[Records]
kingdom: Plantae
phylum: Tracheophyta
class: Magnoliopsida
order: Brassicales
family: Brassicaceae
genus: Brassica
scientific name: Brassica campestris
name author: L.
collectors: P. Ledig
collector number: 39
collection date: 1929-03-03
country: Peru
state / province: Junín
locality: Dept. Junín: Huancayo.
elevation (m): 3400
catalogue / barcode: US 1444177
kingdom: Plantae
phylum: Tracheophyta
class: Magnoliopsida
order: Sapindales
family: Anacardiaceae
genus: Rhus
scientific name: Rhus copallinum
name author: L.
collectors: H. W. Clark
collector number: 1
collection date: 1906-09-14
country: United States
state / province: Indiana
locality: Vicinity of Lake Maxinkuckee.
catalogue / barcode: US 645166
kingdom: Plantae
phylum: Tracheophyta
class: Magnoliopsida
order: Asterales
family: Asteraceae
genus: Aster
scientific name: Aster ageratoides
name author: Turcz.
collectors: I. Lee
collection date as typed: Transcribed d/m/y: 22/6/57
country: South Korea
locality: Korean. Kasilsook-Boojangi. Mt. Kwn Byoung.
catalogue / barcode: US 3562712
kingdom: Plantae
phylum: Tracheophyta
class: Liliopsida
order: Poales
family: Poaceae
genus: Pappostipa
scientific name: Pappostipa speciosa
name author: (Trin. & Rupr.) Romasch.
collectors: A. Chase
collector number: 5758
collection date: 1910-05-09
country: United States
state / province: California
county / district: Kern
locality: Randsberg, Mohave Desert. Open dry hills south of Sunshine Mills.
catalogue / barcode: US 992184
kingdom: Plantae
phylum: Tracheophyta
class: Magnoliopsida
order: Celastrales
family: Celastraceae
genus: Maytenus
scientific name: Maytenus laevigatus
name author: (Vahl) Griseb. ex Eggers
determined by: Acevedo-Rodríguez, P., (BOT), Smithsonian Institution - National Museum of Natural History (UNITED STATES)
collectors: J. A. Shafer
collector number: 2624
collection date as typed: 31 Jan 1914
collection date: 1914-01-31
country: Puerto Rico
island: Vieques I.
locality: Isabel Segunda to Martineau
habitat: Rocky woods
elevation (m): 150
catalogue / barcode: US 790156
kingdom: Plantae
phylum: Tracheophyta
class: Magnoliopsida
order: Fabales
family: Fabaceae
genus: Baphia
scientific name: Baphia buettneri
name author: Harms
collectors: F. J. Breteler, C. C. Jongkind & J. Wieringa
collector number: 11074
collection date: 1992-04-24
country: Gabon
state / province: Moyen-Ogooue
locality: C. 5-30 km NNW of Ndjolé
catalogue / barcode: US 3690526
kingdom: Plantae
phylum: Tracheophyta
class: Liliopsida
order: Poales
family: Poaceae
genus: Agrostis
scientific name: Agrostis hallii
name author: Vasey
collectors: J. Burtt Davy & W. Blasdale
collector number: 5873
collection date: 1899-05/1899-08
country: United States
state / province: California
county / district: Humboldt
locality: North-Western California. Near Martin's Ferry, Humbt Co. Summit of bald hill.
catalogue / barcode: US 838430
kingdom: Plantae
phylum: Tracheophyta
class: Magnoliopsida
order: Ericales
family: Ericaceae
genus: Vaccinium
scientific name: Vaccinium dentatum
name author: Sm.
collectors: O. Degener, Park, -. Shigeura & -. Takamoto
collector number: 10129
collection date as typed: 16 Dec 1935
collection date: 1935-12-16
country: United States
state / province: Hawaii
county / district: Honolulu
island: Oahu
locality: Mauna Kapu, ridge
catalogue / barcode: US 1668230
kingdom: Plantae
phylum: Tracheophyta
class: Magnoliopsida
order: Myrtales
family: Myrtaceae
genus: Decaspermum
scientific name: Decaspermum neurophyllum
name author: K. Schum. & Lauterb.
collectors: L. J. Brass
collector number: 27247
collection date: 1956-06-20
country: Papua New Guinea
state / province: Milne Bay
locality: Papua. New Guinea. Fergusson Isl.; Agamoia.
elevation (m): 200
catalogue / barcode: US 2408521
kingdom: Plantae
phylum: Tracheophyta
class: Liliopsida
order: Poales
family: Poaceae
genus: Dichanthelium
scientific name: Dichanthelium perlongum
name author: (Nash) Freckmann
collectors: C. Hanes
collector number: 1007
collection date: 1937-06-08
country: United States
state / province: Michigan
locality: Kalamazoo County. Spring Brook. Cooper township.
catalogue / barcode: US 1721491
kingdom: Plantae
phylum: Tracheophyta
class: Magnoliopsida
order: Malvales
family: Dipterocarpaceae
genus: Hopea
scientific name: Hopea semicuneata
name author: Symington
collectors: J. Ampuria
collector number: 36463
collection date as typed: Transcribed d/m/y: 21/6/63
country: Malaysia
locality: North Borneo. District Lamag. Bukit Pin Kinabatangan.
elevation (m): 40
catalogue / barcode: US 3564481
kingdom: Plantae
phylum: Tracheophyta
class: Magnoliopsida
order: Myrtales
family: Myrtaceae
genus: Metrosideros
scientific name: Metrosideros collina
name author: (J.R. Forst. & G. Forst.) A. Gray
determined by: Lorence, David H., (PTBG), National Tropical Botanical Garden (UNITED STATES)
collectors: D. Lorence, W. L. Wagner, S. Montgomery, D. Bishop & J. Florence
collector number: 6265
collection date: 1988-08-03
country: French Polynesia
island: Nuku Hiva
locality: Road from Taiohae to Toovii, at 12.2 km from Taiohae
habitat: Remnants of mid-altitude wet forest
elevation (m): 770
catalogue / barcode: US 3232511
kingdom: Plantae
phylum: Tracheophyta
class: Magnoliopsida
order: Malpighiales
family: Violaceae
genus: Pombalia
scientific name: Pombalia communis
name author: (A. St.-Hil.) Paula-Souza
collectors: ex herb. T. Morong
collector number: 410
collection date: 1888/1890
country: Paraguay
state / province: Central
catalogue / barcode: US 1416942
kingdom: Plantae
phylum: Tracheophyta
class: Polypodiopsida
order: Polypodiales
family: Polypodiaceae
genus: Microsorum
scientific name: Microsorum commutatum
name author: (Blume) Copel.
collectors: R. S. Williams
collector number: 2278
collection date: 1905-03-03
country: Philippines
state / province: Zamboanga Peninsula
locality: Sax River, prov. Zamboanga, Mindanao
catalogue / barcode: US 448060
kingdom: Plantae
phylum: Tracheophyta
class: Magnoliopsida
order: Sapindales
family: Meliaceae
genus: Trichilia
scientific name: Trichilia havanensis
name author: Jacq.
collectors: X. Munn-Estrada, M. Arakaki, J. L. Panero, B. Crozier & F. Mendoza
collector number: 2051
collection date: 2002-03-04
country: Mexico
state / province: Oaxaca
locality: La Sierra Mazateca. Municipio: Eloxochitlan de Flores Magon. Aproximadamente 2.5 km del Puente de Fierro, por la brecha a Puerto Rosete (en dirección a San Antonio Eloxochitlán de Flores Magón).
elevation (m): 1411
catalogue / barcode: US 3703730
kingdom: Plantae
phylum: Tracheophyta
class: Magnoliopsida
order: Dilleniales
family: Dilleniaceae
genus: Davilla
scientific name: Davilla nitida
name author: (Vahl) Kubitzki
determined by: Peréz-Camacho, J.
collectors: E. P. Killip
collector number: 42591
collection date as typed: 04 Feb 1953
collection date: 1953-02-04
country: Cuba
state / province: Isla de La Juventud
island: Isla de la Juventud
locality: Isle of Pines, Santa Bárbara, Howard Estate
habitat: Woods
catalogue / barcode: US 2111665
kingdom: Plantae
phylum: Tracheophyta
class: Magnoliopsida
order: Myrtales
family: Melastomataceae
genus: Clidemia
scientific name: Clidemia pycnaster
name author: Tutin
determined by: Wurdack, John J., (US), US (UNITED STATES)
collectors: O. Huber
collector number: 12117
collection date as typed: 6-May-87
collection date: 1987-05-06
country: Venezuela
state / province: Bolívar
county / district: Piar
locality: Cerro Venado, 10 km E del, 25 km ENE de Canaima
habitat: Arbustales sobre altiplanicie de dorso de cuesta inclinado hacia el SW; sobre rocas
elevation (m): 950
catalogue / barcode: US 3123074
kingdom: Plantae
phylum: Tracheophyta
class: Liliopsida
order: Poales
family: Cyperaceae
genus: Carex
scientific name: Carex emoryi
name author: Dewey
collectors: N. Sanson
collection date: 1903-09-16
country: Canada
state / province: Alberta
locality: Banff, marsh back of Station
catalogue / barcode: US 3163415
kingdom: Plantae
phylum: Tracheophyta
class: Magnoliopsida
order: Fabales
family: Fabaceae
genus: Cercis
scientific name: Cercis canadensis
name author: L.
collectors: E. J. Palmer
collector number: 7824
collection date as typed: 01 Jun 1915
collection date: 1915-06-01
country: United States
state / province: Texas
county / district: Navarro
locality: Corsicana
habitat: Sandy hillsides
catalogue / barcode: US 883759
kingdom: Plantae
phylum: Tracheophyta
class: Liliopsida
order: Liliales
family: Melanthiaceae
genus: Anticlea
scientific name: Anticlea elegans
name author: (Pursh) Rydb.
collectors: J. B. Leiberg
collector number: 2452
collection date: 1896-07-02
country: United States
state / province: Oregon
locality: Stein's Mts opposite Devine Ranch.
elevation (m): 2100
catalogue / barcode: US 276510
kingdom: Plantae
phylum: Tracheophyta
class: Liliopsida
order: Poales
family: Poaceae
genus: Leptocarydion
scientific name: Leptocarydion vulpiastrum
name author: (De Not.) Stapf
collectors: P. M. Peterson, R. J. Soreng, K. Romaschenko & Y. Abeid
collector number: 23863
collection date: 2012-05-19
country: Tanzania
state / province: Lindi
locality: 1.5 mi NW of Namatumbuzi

§ Work required: Reproduce the records above from the line with "collector number: 5873" up to and including the line with "scientific name: Vaccinium dentatum", keeping every line identical.

§ Task response:
collector number: 5873
collection date: 1899-05/1899-08
country: United States
state / province: California
county / district: Humboldt
locality: North-Western California. Near Martin's Ferry, Humbt Co. Summit of bald hill.
catalogue / barcode: US 838430
kingdom: Plantae
phylum: Tracheophyta
class: Magnoliopsida
order: Ericales
family: Ericaceae
genus: Vaccinium
scientific name: Vaccinium dentatum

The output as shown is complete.